Bu görüntülerin, cep telefonlarının öğrenciler tarafından amaç dışı kullanıldığını ortaya koyduğunu dile getiren Özer, “Görüntülerden cep telefonunun kız öğrencilerin, öğretmenlerinin altına koyulduğu anlaşılıyor. Bu ahlaksızlık. Burada öğretmenin de idarenin de hatası var” dedi.

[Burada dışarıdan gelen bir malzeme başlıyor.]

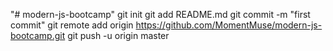 "# modern-js-bootcamp"  git init git add README.md git commit -m "first commit" git remote add origin https://github.com/MomentMuse/modern-js-bootcamp.git git push -u origin master
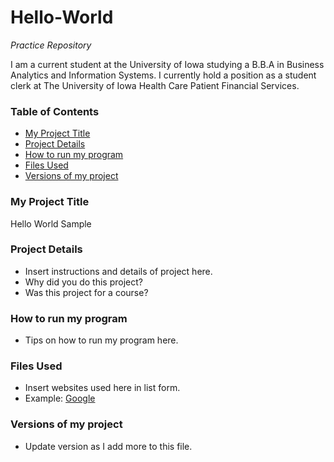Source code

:# Hello-World
_Practice Repository_

I am a current student at the University of Iowa studying a B.B.A in Business Analytics and Information Systems. I currently hold a position as a student clerk at The University of Iowa Health Care Patient Financial Services.


### Table of Contents
+ [My Project Title](My_Project_Title)
+ [Project Details](Project_Details)
+ [How to run my program](How_to_run_my_program)
+ [Files Used](Files_Used)
+ [Versions of my project](Versions_of_my_project)

### My Project Title
Hello World Sample


### Project Details
+ Insert instructions and details of project here.
+ Why did you do this project?
+ Was this project for a course?

### How to run my program
+ Tips on how to run my program here.

### Files Used
+ Insert websites used here in list form.
+ Example: [Google](https://www.google.com/?client=safari)

### Versions of my project
+ Update version as I add more to this file.
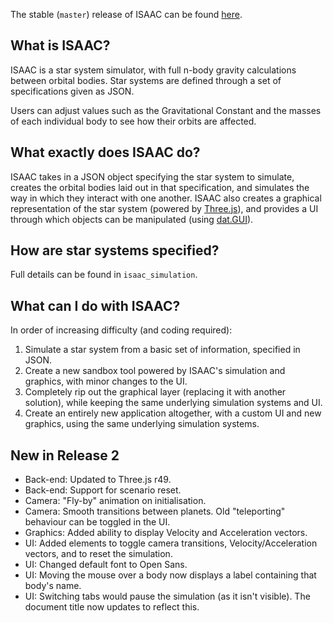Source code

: The stable (`master`) release of ISAAC can be found [here](http://isaac.ayulin.net).

## What is ISAAC?
ISAAC is a star system simulator, with full n-body gravity calculations between orbital bodies. Star systems are defined through a set of specifications given as JSON.

Users can adjust values such as the Gravitational Constant and the masses of each individual body to see how their orbits are affected.

## What exactly does ISAAC do?
ISAAC takes in a JSON object specifying the star system to simulate, creates the orbital bodies laid out in that specification, and simulates the way in which they interact with one another. ISAAC also creates a graphical representation of the star system (powered by [Three.js](http://mrdoob.github.com/three.js/)), and provides a UI through which objects can be manipulated (using [dat.GUI](http://code.google.com/p/dat-gui/)).

## How are star systems specified?
Full details can be found in `isaac_simulation`.

## What can I do with ISAAC?
In order of increasing difficulty (and coding required):

1. Simulate a star system from a basic set of information, specified in JSON.
2. Create a new sandbox tool powered by ISAAC's simulation and graphics, with minor changes to the UI.
3. Completely rip out the graphical layer (replacing it with another solution), while keeping the same underlying simulation systems and UI.
4. Create an entirely new application altogether, with a custom UI and new graphics, using the same underlying simulation systems.

## New in Release 2
* Back-end: Updated to Three.js r49.
* Back-end: Support for scenario reset.
* Camera: "Fly-by" animation on initialisation.
* Camera: Smooth transitions between planets. Old "teleporting" behaviour can be toggled in the UI.
* Graphics: Added ability to display Velocity and Acceleration vectors.
* UI: Added elements to toggle camera transitions, Velocity/Acceleration vectors, and to reset the simulation.
* UI: Changed default font to Open Sans.
* UI: Moving the mouse over a body now displays a label containing that body's name.
* UI: Switching tabs would pause the simulation (as it isn't visible). The document title now updates to reflect this.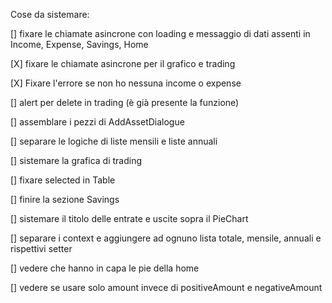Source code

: Cose da sistemare:

[] fixare le chiamate asincrone con loading e messaggio di dati assenti in Income, Expense, Savings, Home

[X] fixare le chiamate asincrone per il grafico e trading

[X] Fixare l'errore se non ho nessuna income o expense

[] alert per delete in trading (è già presente la funzione)

[] assemblare i pezzi di AddAssetDialogue

[] separare le logiche di liste mensili e liste annuali

[] sistemare la grafica di trading

[] fixare selected in Table

[] finire la sezione Savings

[] sistemare il titolo delle entrate e uscite sopra il PieChart

[] separare i context e aggiungere ad ognuno lista totale, mensile, annuali e rispettivi setter

[] vedere che hanno in capa le pie della home

[] vedere se usare solo amount invece di positiveAmount e negativeAmount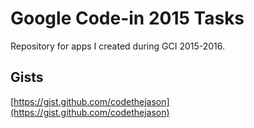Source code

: # Google Code-in 2015 Tasks
Repository for apps I created during GCI 2015-2016.

## Gists
[https://gist.github.com/codethejason](https://gist.github.com/codethejason)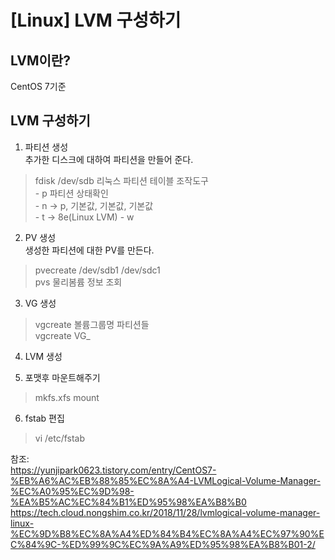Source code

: # [Linux] LVM 구성하기

## LVM이란?

CentOS 7기준

## LVM 구성하기 

1. 파티션 생성    
추가한 디스크에 대하여 파티션을 만들어 준다. 
> fdisk /dev/sdb  리눅스 파티션 테이블 조작도구  
    - p 파티션 상태확인  
    - n -> p, 기본값, 기본값, 기본값   
    - t -> 8e(Linux LVM) 
    - w
2. PV 생성  
생성한 파티션에 대한 PV를 만든다.
> pvecreate /dev/sdb1 /dev/sdc1  
  pvs 물리봄륨 정보 조회

3. VG 생성
> vgcreate 볼륨그룹명 파티션들  
vgcreate VG_
4. LVM 생성 

5. 포맷후 마운트해주기
> mkfs.xfs 
> mount 

6. fstab 편집
> vi /etc/fstab 


참조:  
https://yunjipark0623.tistory.com/entry/CentOS7-%EB%A6%AC%EB%88%85%EC%8A%A4-LVMLogical-Volume-Manager-%EC%A0%95%EC%9D%98-%EA%B5%AC%EC%84%B1%ED%95%98%EA%B8%B0
https://tech.cloud.nongshim.co.kr/2018/11/28/lvmlogical-volume-manager-linux-%EC%9D%B8%EC%8A%A4%ED%84%B4%EC%8A%A4%EC%97%90%EC%84%9C-%ED%99%9C%EC%9A%A9%ED%95%98%EA%B8%B01-2/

Özer, “ahlaksızlık” kelimesini cinsel anlamda kullanmadığını, “örf, adet gelenek ve toplumun uyması gereken insani kurallara uymamanın, davranış biçiminin yanlış olmasının da ahlaksızlık olduğunu” ifade ederek, şunları kaydetti:
“Bu nedenle ihtiyaç ve amaç dışı, ahlaksız amaçlar için kullanımı önlemek için tüm okullarda cep telefonlarının kullanımını engelleyecek bir proje başlatıyorum. Projeyi İstanbul Valiliğine sunacağım. Valilik onayı alındıktan sonra Türk Telekom ile işbirliği yapıp, çocukların ankesörlü telefonlarla aileleriyle iletişim kurmalarını sağlayacağız. Çocuk istediği zaman kartla konuşacak ve o kartın bedeli de konuştuğu telefona yazılacak. Bu konuda bir sınırlama olmayacak. Çocukların haberleşme özgürlüğü yine sağlanacak. Ancak çocukların cep telefonlarını ahlak dışı amaçlarla kullanmalarını ve eğitim öğretimin dışına çıkmalarını ve çocuğun toplumsal kurallara aykırı hareket etmesini engelleyeceğiz.”
“YASAKÇI ZİHNİYET DEĞİL”
Özer, bunun yasakçı bir zihniyet olmadığını belirterek, şunları söyledi:
“Ben yasaklara karşıyım. Yasaklarla, cezayla hiçbir şey elde edilemez. Ama mevcut durum özgürlüğün kötüye kullanılması. Bu proje çocukların haberleşme özgürlüğünü engellemiyor. Yine özgür bir ortam. Ders görmek isteyen çocukların eğitim öğretimini engelleme hakkını o çocuklara kim veriyor? 40 dakika tüm öğrencilerin bilgi edinme hakkını kullanmaları için telefonla oynama hakkı için değil. Herkes özgür ama birinin özgürlüğünün başladığı yerde diğerinin özgürlüğü biter. Bizim yönetmeliğimize uygun ortamı yaratmak istiyoruz. Eğer hukuk kuralları ve yönetmelikler olmasa, insanların bir yerde toplu olarak yaşamaları mümkün olmaz. Herkes kendi kanunlarını uygular. Biz herkesin kendi kanunlarını uygulaması yerine, Milli Eğitim Bakanlığımızın emir ve direktifleri doğrultusunda çocuklarımızın eğitim öğretimini sağlamak mecburiyetindeyiz.”
İstanbul Valisi Muammer Güler'in onay vermesi halinde projenin hemen uygulamaya gireceğini ve konunun bütün okul müdürlerine duyurusunun yapılacağını belirten Özer, Disiplin Yönetmeliği'nin de bu yönde değişeceğini söyledi.